I received my PhD in French Studies from Stanford University (2008) and have been a member of the Department of French and Italian at UT since 2012. The questions framing my research interests are about individual and shared strategies of aesthetic self-fashioning, in particular those that individuals or groups adopt in the face of traumatic upheavals. In pursuit of these questions, I have explored the fields of twentieth century French literature, the novel, film, and the avant-garde. My book Le Livre des Écorchés: Proust, Céline et la Grande Guerre (CNRS Éditions, 2016) explores the very different approaches at self-fashioning and at the creation of collective identity that the novelists Marcel Proust and Louis-Ferdinand Céline deploy in reaction to the material and cultural devastation of the Great War. I have also published articles on film — Chris Marker, Alfred Hitchcock, the actress Arletty, Louis Feuillade’s film serial Les Vampires — as well as avant-garde figures such as Alfred Jarry, André Breton and Georges Hugnet.

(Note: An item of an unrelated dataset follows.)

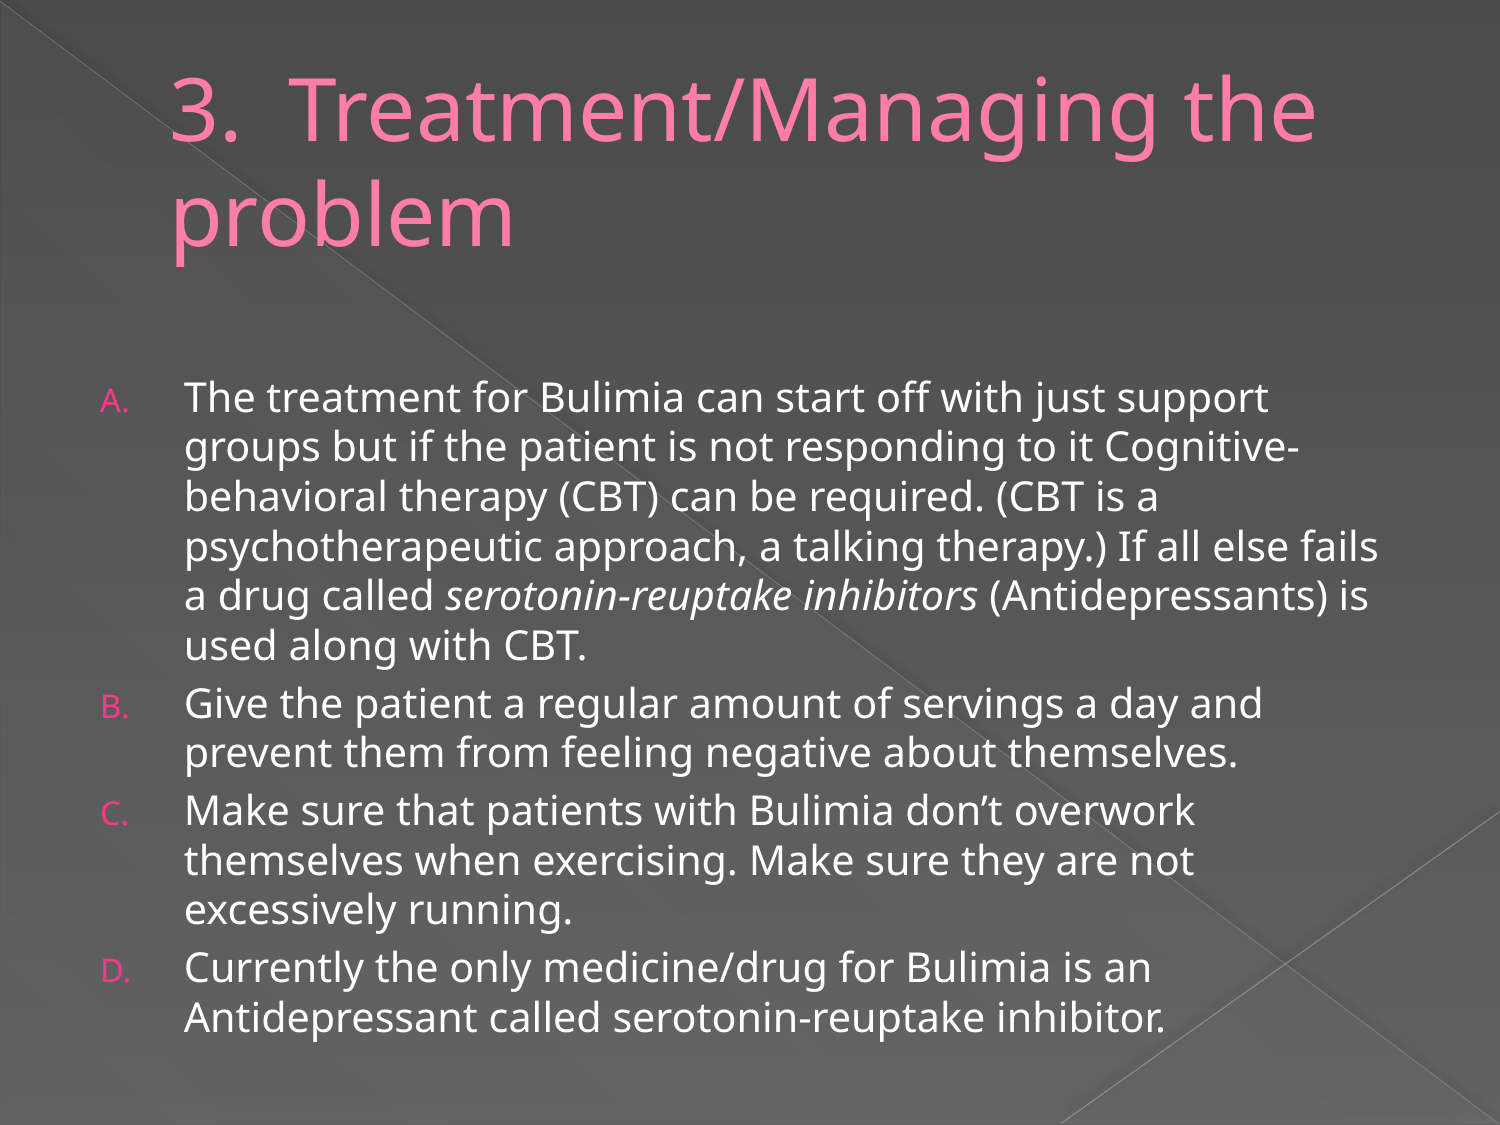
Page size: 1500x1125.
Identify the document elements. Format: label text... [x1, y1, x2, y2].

list The treatment for Bulimia can start off with just support groups but if the patient is not responding to it Cognitive-behavioral therapy (CBT) can be required. (CBT is a psychotherapeutic approach, a talking therapy.) If all else fails a drug called serotonin-reuptake inhibitors (Antidepressants) is used along with CBT. Give the patient a regular amount of servings a day and prevent them from feeling negative about themselves. Make sure that patients with Bulimia don’t overwork themselves when exercising. Make sure they are not excessively running. Currently the only medicine/drug for Bulimia is an Antidepressant called serotonin-reuptake inhibitor. [75, 308, 1425, 1059]
title 3. Treatment/Managing the problem [75, 43, 1425, 274]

In my current project, “Literature of Collaboration and Resistance: Poetic Strategies in Occupation France from 1940-1944,” I study the particularities of fascist and anti-fascist rhetoric in the context of the German Occupation of France. In its broadest terms, my project poses the question of the relationship between ideology and form, between the proposed subject of a text and the way it is actually written. In the case of the collaborationist texts, to ignore the role of figurative language is to overlook how clearly irrational, deplorable, and genocidal ideologies can be framed as reasonable, laudable, and even virtuous. In the case of resistance texts, disregarding literary form is tantamount to neglecting an invaluable weapon in the fight against fascism. My project attends to discovering, naming, and analyzing the rhetorical and figurative tools that both fascist and anti-fascist writers deployed in order to circulate their ideas and cultivate a readerly audience. Understanding which literary tools were selected, and how they function to influence readers, is key to developing a nuanced understanding of how fascism gains cultural momentum, and how we can resist it.
This work has also lead me to consider how various media represent the Second World War in both “prestigious” forms (novel and film), and in popular cultural artifacts (games and television).